The People We Will Always Adore

Colleen Sherwin
Cutlass Cove, Port Royal
Naples, Florida

When I think back about Mrs. Sherwin, tears come to my eyes, but they are warm tears.

In the old days around Cutlass Cove, at the very south end of Port Royal, in Naples, Florida, she was a loving friend to all of us. She was also a mentor and a role model.

She would often leave her home by boat and head down the inland waterway to her island house on the environmental jewel of Keewaydin Island. Then, she would set up shop and paint … have a spot of tea, pack it all up at dusk, and head back to her home on Cutlass Cove, pausing here and there, to watch the magic unfold over Rookery Bay … alone.

She did not need Gloria Steinem to tell her she was liberated. Her home is now gone, but her spirit still remains in the eastern garden of what is now the magnificent Bindley property overlooking Gordon Pass.

If you were ever depressed, or out of sorts, you just needed to walk to her door step and she would welcome you, “Hi stranger!” She would waltz you through her rose garden (never figured out how she grew those specimens in the salt air), show you her enormous staghorns weighing down the limbs of the bromeliad covered live oaks, or explain how she was crafting her latest beautiful, stained glass production.

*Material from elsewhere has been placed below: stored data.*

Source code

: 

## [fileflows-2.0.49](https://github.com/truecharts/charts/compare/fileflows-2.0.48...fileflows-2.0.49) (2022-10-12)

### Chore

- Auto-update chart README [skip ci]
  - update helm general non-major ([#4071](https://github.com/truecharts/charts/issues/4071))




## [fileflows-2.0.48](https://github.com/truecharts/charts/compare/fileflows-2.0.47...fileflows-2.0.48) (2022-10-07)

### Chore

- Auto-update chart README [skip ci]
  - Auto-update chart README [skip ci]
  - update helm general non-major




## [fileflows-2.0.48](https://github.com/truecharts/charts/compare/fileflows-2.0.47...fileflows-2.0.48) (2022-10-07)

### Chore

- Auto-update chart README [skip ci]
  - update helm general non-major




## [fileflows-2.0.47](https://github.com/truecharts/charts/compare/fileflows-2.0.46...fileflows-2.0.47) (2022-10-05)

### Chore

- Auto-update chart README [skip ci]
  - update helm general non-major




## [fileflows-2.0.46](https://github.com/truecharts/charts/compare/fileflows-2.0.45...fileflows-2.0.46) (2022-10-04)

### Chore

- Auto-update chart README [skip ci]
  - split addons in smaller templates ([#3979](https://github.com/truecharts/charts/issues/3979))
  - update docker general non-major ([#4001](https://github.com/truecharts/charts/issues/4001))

Without knowing, she had engaged you, brought you into her never complaining world, always smiling and giving you assurance the world is still a pretty good place.

She was dignified and gentle, she was a lady. But, if there was a cause worth fighting for, she would give every ounce of her energy to make things right. She was smart, self-reliant, fully engaged in the life force, and her energy and love made the world a much better place.